Quantile-Quantile (Q-Q) plot, is a graphical tool for determining if two data sets come from populations with a common distribution such as a Normal, Exponential, or Uniform distribution. This helps in a scenario of linear regression when we have the training and test data set received separately and then we can confirm using the Q-Q plot that both the data sets are from populations with the same distributions.
It is a probability plot for comparing two probability distributions by plotting their quantiles against each other. Quantiles are cutpoints dividing the range of a probability distribution into contiguous intervals with equal probabilities. “Q” stands for quantile. By a quantile, we mean the fraction (or percent) of points below the given value. That is, the 0.3 (or 30%) quantile is the point at which 30% percent of the data fall below and 70% fall above that value.

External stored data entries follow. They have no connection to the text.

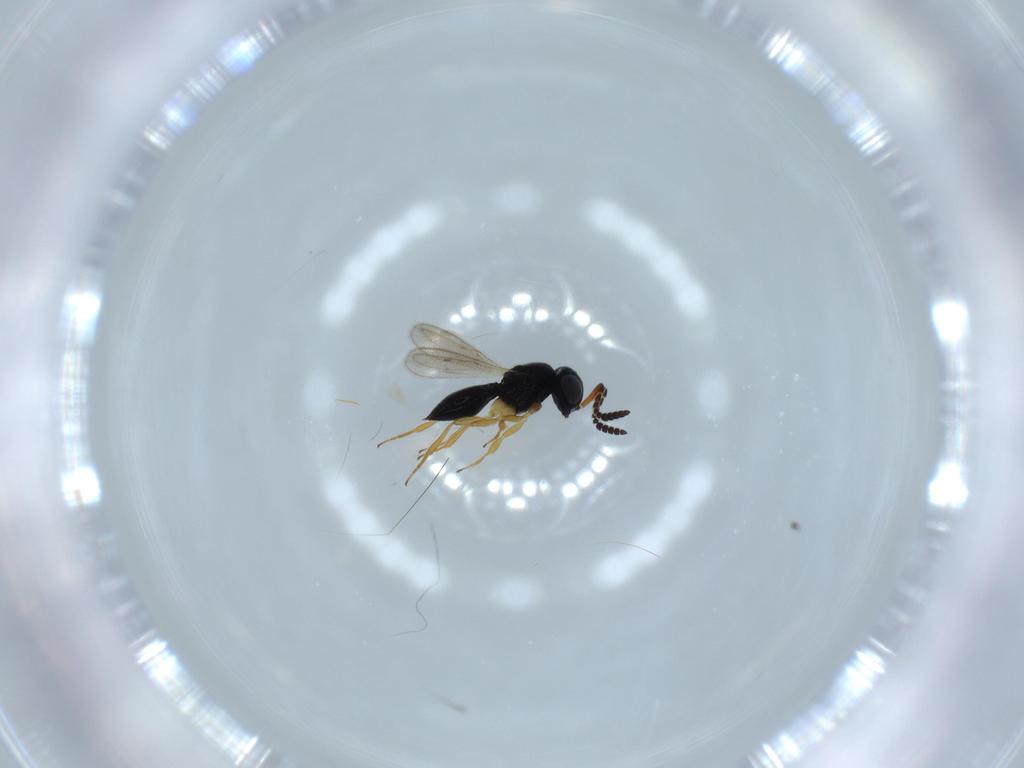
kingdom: Animalia
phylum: Arthropoda
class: Insecta
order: Hymenoptera
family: Scelionidae
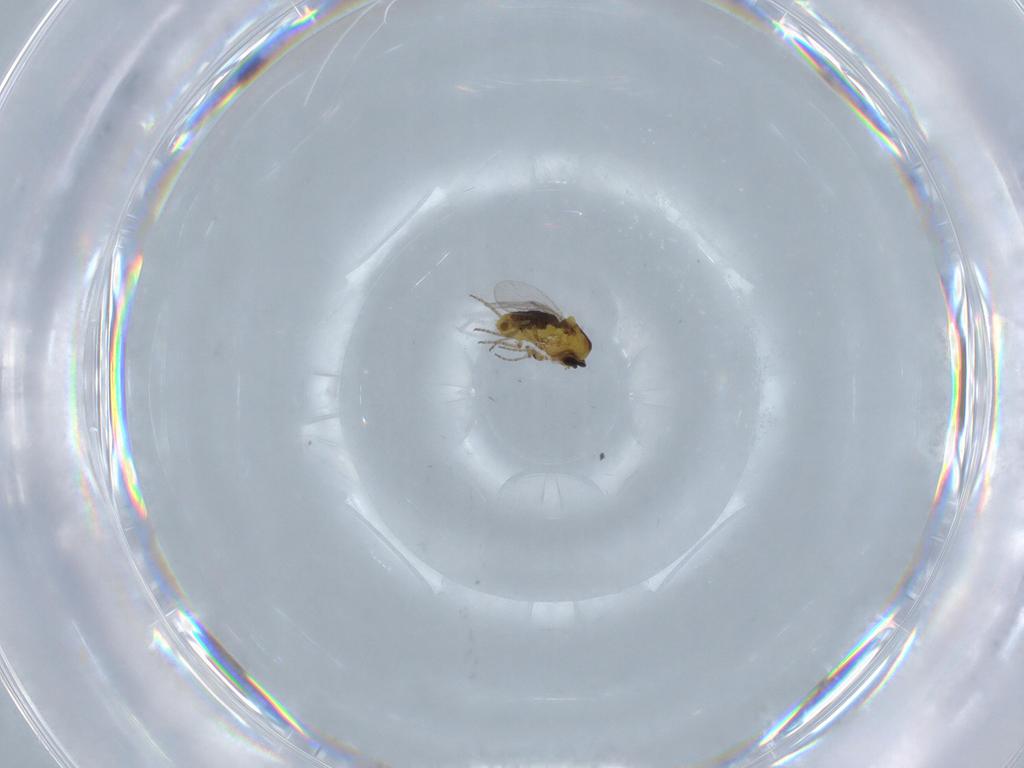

A 45-degree reference line is also plotted. If the two sets come from a population with the same distribution, the points should fall approximately along this reference line. If the two data sets have come from populations with different distributions then the data points will be far from the reference line.
The q-q plot is used to find out the following:
- Whether the two data sets come from populations with a common distribution
- Whether the two data sets have a common location and scale?
- Whether the two data sets have similar distributional shapes?
- Whether the two data sets have similar tail behavior?
statsmodels.api provide qqplot and qqplot_2samples to plot Q-Q graph for single and two different data sets respectively.